READING PASSAGE below:
Re: [PATCH v5 2/3] pid: Introduce pidfd_getfd syscall

From: Aleksa Sarai
Date: Fri Dec 20 2019 - 19:28:15 EST


On 2019-12-20, Sargun Dhillon <sargun@xxxxxxxxx> wrote:
> This syscall allows for the retrieval of file descriptors from other
> processes, based on their pidfd. This is possible using ptrace, and
> injection of parasitic code along with using SCM_RIGHTS to move
> file descriptors between a tracee and a tracer. Unfortunately, ptrace
> comes with a high cost of requiring the process to be stopped, and
> breaks debuggers. This does not require stopping the process under
> manipulation.
>
> One reason to use this is to allow sandboxers to take actions on file
> descriptors on the behalf of another process. For example, this can be
> combined with seccomp-bpf's user notification to do on-demand fd
> extraction and take privileged actions. For example, it can be used
> to bind a socket to a privileged port.
>
> /* prototype */
> /*
> * pidfd_getfd_options is an extensible struct which can have options
> * added to it. If options is NULL, size, and it will be ignored be
> * ignored, otherwise, size should be set to sizeof(*options). If
> * option is newer than the current kernel version, E2BIG will be
> * returned.
> */
> struct pidfd_getfd_options {};
> long pidfd_getfd(int pidfd, int fd, unsigned int flags,
> struct pidfd_getfd_options *options, size_t size);
>
> /* testing */
> Ran self-test suite on x86_64
>
> Signed-off-by: Sargun Dhillon <sargun@xxxxxxxxx>
> ---
> MAINTAINERS | 1 +
> arch/alpha/kernel/syscalls/syscall.tbl | 1 +
> arch/arm/tools/syscall.tbl | 1 +
> arch/arm64/include/asm/unistd.h | 2 +-
> arch/arm64/include/asm/unistd32.h | 2 +
> arch/ia64/kernel/syscalls/syscall.tbl | 1 +
> arch/m68k/kernel/syscalls/syscall.tbl | 1 +
> arch/microblaze/kernel/syscalls/syscall.tbl | 1 +
> arch/mips/kernel/syscalls/syscall_n32.tbl | 1 +
> arch/mips/kernel/syscalls/syscall_n64.tbl | 1 +
> arch/mips/kernel/syscalls/syscall_o32.tbl | 1 +
> arch/parisc/kernel/syscalls/syscall.tbl | 1 +
> arch/powerpc/kernel/syscalls/syscall.tbl | 1 +
> arch/s390/kernel/syscalls/syscall.tbl | 1 +
> arch/sh/kernel/syscalls/syscall.tbl | 1 +
> arch/sparc/kernel/syscalls/syscall.tbl | 1 +
> arch/x86/entry/syscalls/syscall_32.tbl | 1 +
> arch/x86/entry/syscalls/syscall_64.tbl | 1 +
> arch/xtensa/kernel/syscalls/syscall.tbl | 1 +
> include/linux/syscalls.h | 4 +
> include/uapi/asm-generic/unistd.h | 3 +-
> include/uapi/linux/pidfd.h | 10 ++
> kernel/pid.c | 115 ++++++++++++++++++++
> 23 files changed, 151 insertions(+), 2 deletions(-)
End of READING PASSAGE.
DATA SUPPLIED below:
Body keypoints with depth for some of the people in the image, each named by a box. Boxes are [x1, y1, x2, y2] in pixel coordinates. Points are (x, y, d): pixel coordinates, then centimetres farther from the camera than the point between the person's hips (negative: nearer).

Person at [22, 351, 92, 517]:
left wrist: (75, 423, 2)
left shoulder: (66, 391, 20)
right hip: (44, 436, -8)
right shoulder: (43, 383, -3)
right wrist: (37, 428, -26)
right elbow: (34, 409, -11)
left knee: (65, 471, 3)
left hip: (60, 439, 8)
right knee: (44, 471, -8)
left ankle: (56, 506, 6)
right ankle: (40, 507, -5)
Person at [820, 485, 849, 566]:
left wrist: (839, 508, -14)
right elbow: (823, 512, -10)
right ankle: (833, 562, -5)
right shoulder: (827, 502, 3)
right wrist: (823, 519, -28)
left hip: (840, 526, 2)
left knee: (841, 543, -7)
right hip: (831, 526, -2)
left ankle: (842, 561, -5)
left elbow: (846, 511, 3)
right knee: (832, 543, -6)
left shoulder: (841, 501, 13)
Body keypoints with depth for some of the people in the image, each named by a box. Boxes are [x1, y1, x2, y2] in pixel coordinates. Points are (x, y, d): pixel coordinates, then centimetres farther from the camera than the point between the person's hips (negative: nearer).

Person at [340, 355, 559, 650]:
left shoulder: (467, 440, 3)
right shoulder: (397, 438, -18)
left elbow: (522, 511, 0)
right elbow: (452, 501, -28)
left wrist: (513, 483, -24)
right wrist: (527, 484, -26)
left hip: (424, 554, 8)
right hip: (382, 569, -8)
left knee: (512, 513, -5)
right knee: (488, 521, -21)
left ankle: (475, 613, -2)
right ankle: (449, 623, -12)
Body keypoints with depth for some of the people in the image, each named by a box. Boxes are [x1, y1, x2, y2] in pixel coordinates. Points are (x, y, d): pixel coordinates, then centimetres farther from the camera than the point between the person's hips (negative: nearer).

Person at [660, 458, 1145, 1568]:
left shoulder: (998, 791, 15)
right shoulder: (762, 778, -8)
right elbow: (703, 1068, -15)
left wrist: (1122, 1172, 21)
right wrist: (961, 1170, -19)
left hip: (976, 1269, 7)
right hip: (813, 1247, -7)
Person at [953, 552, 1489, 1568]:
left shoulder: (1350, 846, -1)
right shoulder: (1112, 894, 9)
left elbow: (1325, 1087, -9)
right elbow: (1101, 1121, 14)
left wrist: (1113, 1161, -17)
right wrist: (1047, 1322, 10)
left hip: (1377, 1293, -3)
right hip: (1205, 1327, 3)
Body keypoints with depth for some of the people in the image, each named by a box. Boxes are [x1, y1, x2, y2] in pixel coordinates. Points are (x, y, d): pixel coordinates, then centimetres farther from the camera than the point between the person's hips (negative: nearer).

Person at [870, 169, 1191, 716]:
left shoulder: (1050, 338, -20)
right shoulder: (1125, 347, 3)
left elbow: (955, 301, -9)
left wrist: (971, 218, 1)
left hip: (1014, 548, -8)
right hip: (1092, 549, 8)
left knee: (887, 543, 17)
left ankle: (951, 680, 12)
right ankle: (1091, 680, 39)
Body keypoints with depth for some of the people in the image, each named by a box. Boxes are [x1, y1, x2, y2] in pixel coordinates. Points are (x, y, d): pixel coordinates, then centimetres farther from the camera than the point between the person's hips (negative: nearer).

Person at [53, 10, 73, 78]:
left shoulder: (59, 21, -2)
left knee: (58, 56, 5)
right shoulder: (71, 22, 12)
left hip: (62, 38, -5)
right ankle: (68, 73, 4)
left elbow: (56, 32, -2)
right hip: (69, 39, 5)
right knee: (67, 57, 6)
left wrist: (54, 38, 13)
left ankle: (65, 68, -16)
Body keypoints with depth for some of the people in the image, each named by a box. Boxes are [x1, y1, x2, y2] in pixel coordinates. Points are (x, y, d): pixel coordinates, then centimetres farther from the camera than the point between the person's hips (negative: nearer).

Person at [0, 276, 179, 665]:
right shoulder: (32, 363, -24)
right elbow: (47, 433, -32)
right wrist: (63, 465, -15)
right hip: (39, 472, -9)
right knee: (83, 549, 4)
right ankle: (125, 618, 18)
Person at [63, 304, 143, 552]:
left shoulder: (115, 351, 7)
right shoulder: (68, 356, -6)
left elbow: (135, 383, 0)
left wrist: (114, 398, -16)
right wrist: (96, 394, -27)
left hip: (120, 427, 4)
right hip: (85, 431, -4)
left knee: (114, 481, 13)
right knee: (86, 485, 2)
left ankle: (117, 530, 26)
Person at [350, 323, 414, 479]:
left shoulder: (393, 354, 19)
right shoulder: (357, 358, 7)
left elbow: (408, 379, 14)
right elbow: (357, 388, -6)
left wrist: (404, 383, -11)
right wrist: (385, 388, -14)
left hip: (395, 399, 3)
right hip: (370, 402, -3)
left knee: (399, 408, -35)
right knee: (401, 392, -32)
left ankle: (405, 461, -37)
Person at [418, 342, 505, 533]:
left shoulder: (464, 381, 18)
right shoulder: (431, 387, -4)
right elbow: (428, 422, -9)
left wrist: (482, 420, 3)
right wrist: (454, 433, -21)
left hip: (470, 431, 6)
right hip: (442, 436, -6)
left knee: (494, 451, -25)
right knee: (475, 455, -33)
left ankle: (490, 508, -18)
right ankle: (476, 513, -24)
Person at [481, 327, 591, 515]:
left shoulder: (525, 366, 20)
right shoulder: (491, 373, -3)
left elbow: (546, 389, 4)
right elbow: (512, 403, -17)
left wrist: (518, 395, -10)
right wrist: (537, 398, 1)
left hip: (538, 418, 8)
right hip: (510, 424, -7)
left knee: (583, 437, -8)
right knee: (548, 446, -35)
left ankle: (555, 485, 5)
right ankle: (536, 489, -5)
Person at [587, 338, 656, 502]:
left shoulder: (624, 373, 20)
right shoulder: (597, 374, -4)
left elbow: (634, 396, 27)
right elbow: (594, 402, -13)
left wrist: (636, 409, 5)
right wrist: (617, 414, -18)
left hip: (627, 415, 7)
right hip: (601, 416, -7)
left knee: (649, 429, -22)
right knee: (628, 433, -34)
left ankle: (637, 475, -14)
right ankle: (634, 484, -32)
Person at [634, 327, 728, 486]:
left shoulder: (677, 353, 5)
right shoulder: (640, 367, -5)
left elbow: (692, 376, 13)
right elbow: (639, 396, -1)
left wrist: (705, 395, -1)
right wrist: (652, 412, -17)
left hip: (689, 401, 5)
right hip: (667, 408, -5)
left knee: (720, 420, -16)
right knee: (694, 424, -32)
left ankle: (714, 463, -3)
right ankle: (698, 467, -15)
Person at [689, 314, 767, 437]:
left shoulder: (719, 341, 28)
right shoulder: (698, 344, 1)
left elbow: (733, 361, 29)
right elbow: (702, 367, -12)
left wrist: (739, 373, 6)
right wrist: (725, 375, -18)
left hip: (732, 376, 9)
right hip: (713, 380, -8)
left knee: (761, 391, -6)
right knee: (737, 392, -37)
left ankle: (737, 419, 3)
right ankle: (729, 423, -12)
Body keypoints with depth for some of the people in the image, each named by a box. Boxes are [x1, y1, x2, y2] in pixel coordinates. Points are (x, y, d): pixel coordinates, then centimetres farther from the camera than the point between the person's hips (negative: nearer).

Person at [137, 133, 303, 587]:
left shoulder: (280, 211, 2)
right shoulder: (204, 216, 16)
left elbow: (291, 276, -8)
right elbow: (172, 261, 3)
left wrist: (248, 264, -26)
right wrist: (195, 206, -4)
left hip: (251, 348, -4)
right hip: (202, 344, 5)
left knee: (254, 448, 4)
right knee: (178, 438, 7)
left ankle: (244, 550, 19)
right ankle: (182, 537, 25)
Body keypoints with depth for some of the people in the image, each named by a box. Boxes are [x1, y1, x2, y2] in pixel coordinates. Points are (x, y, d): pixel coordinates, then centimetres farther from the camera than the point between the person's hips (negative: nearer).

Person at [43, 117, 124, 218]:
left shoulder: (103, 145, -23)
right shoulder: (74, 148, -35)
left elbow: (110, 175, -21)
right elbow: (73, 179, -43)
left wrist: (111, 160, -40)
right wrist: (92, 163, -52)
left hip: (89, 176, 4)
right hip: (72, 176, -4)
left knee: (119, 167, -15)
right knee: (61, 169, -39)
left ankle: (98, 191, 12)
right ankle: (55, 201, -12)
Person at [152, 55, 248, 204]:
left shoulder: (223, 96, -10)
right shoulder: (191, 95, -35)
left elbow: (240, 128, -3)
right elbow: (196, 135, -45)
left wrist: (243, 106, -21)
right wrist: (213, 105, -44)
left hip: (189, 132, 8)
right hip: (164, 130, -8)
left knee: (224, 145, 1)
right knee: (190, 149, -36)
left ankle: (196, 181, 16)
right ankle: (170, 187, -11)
End of DATA SUPPLIED.
__ASSIGNED TASK__.
In the pidfd_getfd patch message, on which architecture was the self-test suite run?

__ANSWER__.
x86_64